- Problem
Please retype all of the entries that follow, leaving the images out.

- Source information

= Beginning of Section =

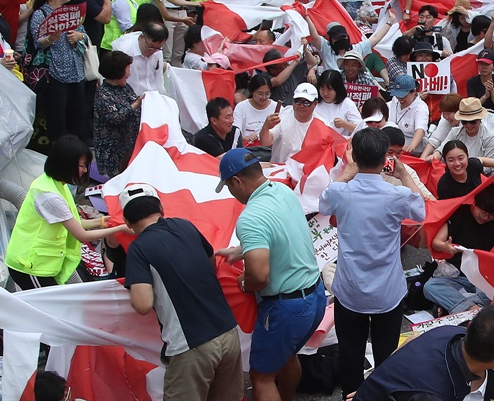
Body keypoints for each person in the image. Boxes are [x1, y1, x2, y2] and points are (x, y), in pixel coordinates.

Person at [320, 128, 426, 397]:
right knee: (386, 355)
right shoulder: (396, 195)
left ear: (354, 155)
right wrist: (402, 174)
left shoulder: (340, 192)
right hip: (387, 291)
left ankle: (351, 395)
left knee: (350, 352)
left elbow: (323, 204)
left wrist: (347, 171)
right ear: (384, 160)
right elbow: (421, 210)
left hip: (349, 290)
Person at [214, 149, 325, 401]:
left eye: (229, 188)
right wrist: (243, 251)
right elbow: (282, 234)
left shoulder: (250, 217)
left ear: (237, 182)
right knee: (287, 357)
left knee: (261, 376)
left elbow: (259, 276)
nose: (232, 194)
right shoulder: (284, 192)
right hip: (315, 295)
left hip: (286, 308)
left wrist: (245, 281)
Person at [121, 184, 244, 401]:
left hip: (191, 346)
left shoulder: (139, 249)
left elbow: (142, 304)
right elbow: (210, 261)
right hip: (228, 332)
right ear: (160, 208)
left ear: (128, 222)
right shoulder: (185, 226)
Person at [5, 136, 128, 289]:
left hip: (46, 263)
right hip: (30, 265)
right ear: (65, 164)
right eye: (81, 166)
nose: (84, 171)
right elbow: (81, 235)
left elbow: (73, 222)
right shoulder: (49, 196)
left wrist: (103, 222)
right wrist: (121, 228)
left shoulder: (58, 185)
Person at [354, 305, 494, 400]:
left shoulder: (448, 331)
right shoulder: (433, 395)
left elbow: (409, 342)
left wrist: (378, 382)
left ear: (469, 326)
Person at [29, 0, 89, 141]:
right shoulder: (40, 14)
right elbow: (37, 42)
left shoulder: (71, 12)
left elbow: (83, 34)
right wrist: (50, 38)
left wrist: (79, 37)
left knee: (77, 116)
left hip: (75, 70)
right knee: (58, 117)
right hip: (54, 73)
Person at [425, 184, 494, 314]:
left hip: (485, 277)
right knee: (430, 287)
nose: (485, 218)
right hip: (460, 275)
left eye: (490, 216)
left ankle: (458, 305)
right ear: (474, 203)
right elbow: (436, 242)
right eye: (482, 213)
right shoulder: (459, 214)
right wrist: (445, 247)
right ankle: (473, 309)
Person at [93, 51, 142, 178]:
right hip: (112, 150)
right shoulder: (103, 94)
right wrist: (136, 105)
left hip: (129, 144)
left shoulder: (125, 88)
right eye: (127, 69)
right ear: (118, 72)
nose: (129, 72)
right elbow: (115, 118)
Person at [260, 82, 325, 163]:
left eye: (306, 103)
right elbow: (265, 142)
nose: (301, 106)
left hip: (306, 170)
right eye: (298, 101)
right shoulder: (282, 117)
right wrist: (266, 128)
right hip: (280, 168)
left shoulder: (322, 124)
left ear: (315, 104)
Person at [112, 22, 169, 95]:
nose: (153, 51)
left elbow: (159, 78)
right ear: (142, 37)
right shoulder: (124, 51)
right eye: (150, 47)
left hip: (152, 96)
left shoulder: (157, 50)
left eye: (158, 48)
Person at [388, 74, 430, 156]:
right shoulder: (395, 100)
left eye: (404, 95)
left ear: (414, 91)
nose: (400, 99)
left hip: (415, 151)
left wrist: (411, 147)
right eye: (398, 95)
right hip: (394, 147)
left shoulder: (421, 107)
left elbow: (420, 130)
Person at [233, 74, 280, 145]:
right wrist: (247, 138)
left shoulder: (277, 107)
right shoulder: (241, 107)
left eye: (267, 94)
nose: (264, 97)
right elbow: (236, 133)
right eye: (260, 94)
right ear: (252, 91)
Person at [315, 69, 361, 137]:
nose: (325, 93)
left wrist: (344, 124)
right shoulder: (314, 103)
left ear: (337, 89)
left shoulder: (347, 104)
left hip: (341, 144)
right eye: (322, 89)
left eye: (329, 89)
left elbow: (361, 129)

= End of Section =

- Your response
Body keypoints for each person in the image. Boxes are [x1, y1, x2, y2] and points are (x, y), in pixel coordinates.

Person at [320, 128, 426, 397]:
right knee: (386, 355)
right shoulder: (396, 195)
left ear: (354, 155)
right wrist: (402, 174)
left shoulder: (340, 192)
right hip: (387, 291)
left ankle: (351, 395)
left knee: (350, 352)
left elbow: (323, 204)
left wrist: (347, 171)
right ear: (384, 160)
right elbow: (421, 210)
left hip: (349, 290)
Person at [214, 149, 325, 401]:
left eye: (229, 188)
right wrist: (243, 251)
right elbow: (282, 234)
left shoulder: (250, 217)
left ear: (237, 182)
right knee: (287, 357)
left knee: (261, 376)
left elbow: (259, 276)
nose: (232, 194)
right shoulder: (284, 192)
right hip: (315, 295)
left hip: (286, 308)
left wrist: (245, 281)
Person at [121, 184, 244, 401]:
left hip: (191, 346)
left shoulder: (139, 249)
left elbow: (142, 304)
right elbow: (210, 261)
right hip: (228, 332)
right ear: (160, 208)
left ear: (128, 222)
right shoulder: (185, 226)
Person at [5, 136, 128, 289]:
left hip: (46, 263)
right hip: (30, 265)
right ear: (65, 164)
right eye: (81, 166)
nose: (84, 171)
right elbow: (81, 235)
left elbow: (73, 222)
right shoulder: (49, 196)
left wrist: (103, 222)
right wrist: (121, 228)
left shoulder: (58, 185)
Person at [354, 305, 494, 400]:
left shoulder: (448, 331)
right shoulder: (433, 395)
left elbow: (409, 342)
left wrist: (378, 382)
left ear: (469, 326)
Person at [29, 0, 89, 141]:
right shoulder: (40, 14)
right elbow: (37, 42)
left shoulder: (71, 12)
left elbow: (83, 34)
right wrist: (50, 38)
left wrist: (79, 37)
left knee: (77, 116)
left hip: (75, 70)
right knee: (58, 117)
right hip: (54, 73)
Person at [425, 184, 494, 314]:
left hip: (485, 277)
right knee: (430, 287)
nose: (485, 218)
right hip: (460, 275)
left eye: (490, 216)
left ankle: (458, 305)
right ear: (474, 203)
right elbow: (436, 242)
right eye: (482, 213)
right shoulder: (459, 214)
right wrist: (445, 247)
right ankle: (473, 309)
Person at [93, 51, 142, 178]:
right hip: (112, 150)
right shoulder: (103, 94)
right wrist: (136, 105)
left hip: (129, 144)
left shoulder: (125, 88)
right eye: (127, 69)
right ear: (118, 72)
nose: (129, 72)
right elbow: (115, 118)
Person at [260, 82, 325, 163]:
left eye: (306, 103)
right elbow: (265, 142)
nose: (301, 106)
left hip: (306, 170)
right eye: (298, 101)
right shoulder: (282, 117)
right wrist: (266, 128)
right hip: (280, 168)
left shoulder: (322, 124)
left ear: (315, 104)
Person at [112, 22, 169, 95]:
nose: (153, 51)
left elbow: (159, 78)
right ear: (142, 37)
right shoulder: (124, 51)
right eye: (150, 47)
left hip: (152, 96)
left shoulder: (157, 50)
left eye: (158, 48)
Person at [388, 74, 430, 156]:
right shoulder: (395, 100)
left eye: (404, 95)
left ear: (414, 91)
nose: (400, 99)
left hip: (415, 151)
left wrist: (411, 147)
right eye: (398, 95)
right hip: (394, 147)
left shoulder: (421, 107)
left elbow: (420, 130)
Person at [233, 74, 280, 145]:
right wrist: (247, 138)
left shoulder: (277, 107)
right shoulder: (241, 107)
left eye: (267, 94)
nose: (264, 97)
right elbow: (236, 133)
right eye: (260, 94)
right ear: (252, 91)
Person at [315, 69, 361, 137]:
nose: (325, 93)
left wrist: (344, 124)
right shoulder: (314, 103)
left ear: (337, 89)
left shoulder: (347, 104)
left hip: (341, 144)
right eye: (322, 89)
left eye: (329, 89)
left elbow: (361, 129)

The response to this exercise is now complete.